Fußball ist eine Kindheitserinnerung für mich. Ich bin mit 8 Jahren erstmals auf den Sturmplatz mit meinem Vater (Arzt) und meinen Großvater (Glasbläser) sowie meinen beiden Brüdern gegangen, also zu Fuß von Gösting über die Kalvarienbergbrücke. Der GAK war zwar näher, aber das war für uns tabu.
Meinem Großvater als Glasbläser verdanke ich es auch, dass ich mich mit einfachen Menschen wohl fühle und mit ihnen umgehen kann bzw. sie gehen ja mit mir um.
Ich mag die Stimmung beim Fußball. Wenn ich heute auf den Sturm-Platz gehe, dann sind das zwei Stunden Kindheit für mich.
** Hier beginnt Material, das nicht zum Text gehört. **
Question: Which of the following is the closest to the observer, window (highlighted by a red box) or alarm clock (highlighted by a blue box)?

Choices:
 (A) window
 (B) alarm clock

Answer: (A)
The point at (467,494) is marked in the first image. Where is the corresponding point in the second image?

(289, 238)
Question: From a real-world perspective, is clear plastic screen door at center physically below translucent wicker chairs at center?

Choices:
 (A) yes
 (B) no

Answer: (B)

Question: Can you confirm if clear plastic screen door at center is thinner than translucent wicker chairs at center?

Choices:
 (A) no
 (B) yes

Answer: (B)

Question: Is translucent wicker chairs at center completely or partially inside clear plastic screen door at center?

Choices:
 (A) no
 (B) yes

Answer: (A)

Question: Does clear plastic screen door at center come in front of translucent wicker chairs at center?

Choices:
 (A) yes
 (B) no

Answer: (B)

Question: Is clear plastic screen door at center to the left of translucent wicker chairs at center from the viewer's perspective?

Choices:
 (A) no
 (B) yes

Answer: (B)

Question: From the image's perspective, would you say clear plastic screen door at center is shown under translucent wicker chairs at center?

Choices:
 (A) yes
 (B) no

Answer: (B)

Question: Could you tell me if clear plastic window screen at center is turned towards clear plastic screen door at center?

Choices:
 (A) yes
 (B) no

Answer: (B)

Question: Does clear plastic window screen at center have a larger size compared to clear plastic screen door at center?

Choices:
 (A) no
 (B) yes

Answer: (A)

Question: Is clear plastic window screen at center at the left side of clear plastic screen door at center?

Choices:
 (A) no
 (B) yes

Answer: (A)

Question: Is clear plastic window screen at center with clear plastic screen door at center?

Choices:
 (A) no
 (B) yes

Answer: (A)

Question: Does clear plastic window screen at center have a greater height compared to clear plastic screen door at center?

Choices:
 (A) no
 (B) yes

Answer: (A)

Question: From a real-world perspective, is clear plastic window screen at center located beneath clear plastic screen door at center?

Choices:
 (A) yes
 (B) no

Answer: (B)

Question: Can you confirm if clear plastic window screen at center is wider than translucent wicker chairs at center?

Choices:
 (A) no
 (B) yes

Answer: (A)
Wie werden Sie Ihren Geburtstag feiern?
Zuerst werden Elisabeth Orth und Klaus Maria Brandauer am 22. Juni im Burgtheater in Wien aus meinen Büchern rezitieren. Im Anschluss wird es im Foyer des Burgtheaters ein Buffet für die offizielle Feier geben.

Und die inoffizielle?

Die wird am 24. Juni, also an meinem Geburtstag im Greith-Haus stattfinden. VALIE EXPORT hat sich für eine Führung durch ihre Ausstellung angesagt - auch der Katalog dazu wird vorgestellt werden. Es werden Künstlerfreunde dabei sein wie Erwin Wurm, Barbara Frischmuth sowie Leute aus Politik und dem öffentlichen Leben. Und der Sturm Graz darf auch nicht fehlen. Mir geht es dabei vor allem um das Kulturhaus, damit dieses auch weiterhin im Gespräch bleibt. Schließlich möchte ich mit dem Greith-Haus etwas davon zurückgeben, was ich hier bekommen habe.